Shanghai's sluggish housing market has rebounded after the Chinese New Year, after local authorities issued new rules to make prices in the city more affordable for future homeowners.
The housing market in Shanghai has performed well after Spring Festival and experts are becoming more optimistic in their view of its future prospects.
"Demand in the property market is very strong recently. We've released new properties in this development after the Chinese New Year. And they are sold out within a few days. People spend much less time on buying houses. Many clients decide to buy on the spot," Chen Jinyue, sales director of Macalline Property, said.
The market was also boosted by the central government's introduction of several measures to boost the sluggish property market, including cutting the minimum mortgage down payment to 20 per cent for first home buyers. They also lowered the deed tax of property transactions, and waived business tax on properties sold after two years of purchases.
"The price of our development has grown 20 percent since last year, and the buyers are still very eager. The average price of our development is 20 million per unit, and we've sold more than a dozen in February," Liu Hua, customer manager with Zhonghai Property, said.
The Shanghai authorities have issued new rules to increase the supply of medium and small-sized apartments after the recent surge in housing prices in the city.

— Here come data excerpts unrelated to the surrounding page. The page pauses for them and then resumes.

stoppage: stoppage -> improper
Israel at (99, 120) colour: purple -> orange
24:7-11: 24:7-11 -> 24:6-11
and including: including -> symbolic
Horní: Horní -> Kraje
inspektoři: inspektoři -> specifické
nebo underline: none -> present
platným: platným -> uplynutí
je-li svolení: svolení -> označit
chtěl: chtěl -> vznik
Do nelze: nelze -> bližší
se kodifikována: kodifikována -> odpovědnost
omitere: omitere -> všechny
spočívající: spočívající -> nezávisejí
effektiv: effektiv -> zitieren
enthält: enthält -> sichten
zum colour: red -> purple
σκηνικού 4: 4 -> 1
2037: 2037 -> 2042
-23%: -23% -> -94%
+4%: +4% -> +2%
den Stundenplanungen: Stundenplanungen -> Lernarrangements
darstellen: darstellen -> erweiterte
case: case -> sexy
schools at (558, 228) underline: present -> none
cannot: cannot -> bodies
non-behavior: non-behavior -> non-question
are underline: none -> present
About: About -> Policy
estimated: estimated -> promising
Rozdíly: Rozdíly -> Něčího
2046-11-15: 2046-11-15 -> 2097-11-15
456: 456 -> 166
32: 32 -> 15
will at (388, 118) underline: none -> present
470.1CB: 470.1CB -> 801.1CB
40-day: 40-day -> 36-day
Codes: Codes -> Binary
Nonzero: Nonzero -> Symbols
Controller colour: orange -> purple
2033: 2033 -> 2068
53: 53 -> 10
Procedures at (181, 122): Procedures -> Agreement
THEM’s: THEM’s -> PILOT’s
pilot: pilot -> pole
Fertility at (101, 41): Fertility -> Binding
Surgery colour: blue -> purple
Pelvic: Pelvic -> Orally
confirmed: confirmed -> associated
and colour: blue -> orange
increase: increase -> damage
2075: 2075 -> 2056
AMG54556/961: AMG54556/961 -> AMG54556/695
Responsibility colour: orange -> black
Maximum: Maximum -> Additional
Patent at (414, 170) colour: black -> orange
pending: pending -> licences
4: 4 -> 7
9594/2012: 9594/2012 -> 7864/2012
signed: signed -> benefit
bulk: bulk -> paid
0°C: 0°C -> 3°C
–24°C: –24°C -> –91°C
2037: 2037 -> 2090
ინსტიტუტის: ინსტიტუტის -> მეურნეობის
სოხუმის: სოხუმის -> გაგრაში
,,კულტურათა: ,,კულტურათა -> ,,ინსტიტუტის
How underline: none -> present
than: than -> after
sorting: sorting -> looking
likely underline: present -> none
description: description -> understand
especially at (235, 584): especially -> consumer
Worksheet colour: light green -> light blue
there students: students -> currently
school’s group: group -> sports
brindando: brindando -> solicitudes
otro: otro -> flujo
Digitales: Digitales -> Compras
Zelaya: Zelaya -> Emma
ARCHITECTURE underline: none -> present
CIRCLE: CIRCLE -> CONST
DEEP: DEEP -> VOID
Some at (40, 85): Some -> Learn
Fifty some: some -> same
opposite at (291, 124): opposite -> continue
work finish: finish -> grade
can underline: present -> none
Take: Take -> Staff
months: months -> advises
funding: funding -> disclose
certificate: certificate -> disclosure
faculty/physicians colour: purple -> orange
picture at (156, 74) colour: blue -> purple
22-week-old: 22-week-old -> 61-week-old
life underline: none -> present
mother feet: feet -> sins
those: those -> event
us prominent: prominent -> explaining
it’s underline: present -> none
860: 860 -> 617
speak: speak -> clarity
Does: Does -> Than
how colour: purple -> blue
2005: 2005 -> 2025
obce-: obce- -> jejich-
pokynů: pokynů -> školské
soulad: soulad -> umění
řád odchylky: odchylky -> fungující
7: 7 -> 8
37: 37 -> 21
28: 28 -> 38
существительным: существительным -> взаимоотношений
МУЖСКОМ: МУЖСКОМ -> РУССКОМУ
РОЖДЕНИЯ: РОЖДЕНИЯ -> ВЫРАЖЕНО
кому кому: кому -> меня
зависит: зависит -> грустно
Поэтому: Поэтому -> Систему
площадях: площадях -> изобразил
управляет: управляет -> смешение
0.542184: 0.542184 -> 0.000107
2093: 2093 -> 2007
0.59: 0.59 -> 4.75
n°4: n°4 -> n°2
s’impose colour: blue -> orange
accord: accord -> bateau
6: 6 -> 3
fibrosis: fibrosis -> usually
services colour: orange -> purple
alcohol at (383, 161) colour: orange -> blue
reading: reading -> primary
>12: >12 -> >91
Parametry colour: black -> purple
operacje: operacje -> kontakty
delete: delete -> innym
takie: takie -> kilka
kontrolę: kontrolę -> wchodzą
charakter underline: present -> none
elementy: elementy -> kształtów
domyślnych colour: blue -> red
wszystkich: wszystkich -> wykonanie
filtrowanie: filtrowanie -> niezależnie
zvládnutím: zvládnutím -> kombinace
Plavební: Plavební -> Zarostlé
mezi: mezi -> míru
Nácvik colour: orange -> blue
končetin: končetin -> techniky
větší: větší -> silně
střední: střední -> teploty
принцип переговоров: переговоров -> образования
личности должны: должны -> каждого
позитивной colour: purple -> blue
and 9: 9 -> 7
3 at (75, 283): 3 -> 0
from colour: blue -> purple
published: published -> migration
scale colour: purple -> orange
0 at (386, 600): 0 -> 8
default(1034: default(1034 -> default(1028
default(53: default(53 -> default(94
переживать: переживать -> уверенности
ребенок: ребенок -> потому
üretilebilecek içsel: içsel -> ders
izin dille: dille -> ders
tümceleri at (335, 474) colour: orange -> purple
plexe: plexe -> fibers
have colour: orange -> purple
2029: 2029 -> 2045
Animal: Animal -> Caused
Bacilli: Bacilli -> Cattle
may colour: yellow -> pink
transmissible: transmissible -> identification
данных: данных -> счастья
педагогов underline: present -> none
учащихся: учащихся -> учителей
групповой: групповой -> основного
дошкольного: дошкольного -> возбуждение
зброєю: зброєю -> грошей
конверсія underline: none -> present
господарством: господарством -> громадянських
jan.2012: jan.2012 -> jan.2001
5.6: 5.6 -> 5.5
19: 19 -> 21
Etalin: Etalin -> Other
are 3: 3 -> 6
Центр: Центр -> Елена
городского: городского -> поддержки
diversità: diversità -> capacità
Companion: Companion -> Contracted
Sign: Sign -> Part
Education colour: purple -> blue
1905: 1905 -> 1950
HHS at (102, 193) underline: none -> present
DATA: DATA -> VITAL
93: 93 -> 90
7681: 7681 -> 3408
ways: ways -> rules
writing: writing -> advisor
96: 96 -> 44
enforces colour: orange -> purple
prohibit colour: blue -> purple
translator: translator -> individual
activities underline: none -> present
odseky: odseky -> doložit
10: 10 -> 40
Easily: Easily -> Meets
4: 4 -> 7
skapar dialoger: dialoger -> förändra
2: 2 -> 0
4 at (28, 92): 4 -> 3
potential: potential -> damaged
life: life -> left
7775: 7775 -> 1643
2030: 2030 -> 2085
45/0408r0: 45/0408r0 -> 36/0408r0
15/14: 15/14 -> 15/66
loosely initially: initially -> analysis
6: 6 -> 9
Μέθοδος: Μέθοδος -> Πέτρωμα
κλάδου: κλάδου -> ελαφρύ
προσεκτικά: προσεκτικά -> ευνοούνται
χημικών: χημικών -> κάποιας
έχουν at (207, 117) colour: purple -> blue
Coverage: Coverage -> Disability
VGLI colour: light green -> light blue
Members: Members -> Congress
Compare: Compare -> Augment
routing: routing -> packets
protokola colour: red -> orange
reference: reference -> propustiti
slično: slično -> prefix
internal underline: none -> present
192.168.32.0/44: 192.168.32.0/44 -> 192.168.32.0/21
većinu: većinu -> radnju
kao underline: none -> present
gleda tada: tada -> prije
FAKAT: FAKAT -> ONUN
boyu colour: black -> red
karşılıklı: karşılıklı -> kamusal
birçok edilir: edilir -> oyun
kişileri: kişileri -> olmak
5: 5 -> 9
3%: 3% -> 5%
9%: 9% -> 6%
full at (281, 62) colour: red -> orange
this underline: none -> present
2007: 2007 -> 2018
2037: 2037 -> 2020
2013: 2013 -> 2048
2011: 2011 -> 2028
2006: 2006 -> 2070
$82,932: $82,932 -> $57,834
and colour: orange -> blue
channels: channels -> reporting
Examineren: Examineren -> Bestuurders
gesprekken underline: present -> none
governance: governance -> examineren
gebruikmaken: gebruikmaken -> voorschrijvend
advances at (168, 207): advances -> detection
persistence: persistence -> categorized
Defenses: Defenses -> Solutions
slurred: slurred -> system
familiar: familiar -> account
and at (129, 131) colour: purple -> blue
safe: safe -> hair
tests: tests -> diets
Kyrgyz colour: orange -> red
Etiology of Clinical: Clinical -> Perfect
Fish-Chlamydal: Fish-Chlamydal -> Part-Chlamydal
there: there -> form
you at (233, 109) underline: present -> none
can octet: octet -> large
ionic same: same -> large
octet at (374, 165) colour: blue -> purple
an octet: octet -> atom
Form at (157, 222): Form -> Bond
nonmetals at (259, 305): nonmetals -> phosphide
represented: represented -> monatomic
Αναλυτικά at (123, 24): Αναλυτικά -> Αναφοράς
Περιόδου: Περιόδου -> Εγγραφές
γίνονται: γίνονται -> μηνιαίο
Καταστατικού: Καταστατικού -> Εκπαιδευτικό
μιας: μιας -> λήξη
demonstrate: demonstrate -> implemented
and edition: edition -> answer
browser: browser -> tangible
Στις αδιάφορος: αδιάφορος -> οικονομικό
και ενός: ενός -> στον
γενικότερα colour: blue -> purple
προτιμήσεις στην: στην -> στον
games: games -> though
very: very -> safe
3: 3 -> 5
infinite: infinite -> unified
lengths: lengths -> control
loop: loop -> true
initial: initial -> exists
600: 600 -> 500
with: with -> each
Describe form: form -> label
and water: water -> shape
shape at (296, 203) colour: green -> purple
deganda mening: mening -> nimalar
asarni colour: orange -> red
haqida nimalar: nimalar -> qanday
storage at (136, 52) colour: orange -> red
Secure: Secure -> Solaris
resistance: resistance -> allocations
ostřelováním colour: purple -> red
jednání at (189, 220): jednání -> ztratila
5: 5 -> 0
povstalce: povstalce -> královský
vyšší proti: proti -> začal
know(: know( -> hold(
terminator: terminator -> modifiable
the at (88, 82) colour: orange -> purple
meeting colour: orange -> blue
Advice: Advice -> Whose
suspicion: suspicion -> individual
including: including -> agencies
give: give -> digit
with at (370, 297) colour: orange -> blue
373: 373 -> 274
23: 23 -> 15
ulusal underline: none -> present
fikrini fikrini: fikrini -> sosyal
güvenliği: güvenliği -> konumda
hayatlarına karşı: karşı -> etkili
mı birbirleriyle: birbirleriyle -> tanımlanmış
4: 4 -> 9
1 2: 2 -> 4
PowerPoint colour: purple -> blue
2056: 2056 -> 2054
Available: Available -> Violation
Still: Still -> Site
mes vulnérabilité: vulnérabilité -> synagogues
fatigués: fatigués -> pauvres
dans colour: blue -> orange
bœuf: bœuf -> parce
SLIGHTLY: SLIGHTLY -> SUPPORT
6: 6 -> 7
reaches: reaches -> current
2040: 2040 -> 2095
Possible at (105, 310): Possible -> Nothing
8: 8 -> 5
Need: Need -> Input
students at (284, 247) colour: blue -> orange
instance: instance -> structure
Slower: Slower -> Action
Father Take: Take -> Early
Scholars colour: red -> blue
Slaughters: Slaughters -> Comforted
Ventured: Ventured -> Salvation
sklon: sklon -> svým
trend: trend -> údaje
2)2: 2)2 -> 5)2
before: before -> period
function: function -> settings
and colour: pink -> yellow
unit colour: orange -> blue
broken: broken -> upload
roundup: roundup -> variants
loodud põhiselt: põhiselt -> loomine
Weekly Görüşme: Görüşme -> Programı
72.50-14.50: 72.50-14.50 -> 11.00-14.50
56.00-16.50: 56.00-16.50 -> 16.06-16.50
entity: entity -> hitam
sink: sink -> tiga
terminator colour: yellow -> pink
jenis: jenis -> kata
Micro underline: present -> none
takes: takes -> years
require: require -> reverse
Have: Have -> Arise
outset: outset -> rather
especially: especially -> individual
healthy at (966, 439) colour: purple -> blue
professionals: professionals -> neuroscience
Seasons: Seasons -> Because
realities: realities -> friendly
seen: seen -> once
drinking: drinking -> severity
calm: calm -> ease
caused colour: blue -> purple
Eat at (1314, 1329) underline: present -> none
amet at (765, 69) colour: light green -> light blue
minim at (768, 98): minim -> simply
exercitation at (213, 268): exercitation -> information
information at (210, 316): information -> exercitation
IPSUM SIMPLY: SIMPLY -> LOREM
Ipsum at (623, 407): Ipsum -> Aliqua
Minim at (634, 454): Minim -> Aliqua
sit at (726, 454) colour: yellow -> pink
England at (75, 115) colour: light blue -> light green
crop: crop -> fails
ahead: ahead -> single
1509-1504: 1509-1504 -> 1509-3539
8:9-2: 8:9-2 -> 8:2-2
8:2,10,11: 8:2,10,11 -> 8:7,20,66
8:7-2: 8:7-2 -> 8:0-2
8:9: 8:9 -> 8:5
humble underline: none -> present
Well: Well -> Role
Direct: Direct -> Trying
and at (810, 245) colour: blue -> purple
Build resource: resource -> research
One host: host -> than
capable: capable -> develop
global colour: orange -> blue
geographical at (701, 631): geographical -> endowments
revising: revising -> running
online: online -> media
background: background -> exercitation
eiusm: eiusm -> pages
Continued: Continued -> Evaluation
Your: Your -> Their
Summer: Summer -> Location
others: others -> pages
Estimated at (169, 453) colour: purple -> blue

The move has made Shanghai the first city to take measures to cool the overheating housing market in big cities.
But despite the measures, experts say other factors will keep prices high in Shanghai.
"Newcomers to Shanghai, like college graduates, are willing to settle down in the city. Their families are likely to finance them to buy house here as an investment, as the housing market in tier3, 4 cities is still sluggish," Yang Hongxu, deputy head of Zhonghai Property, said.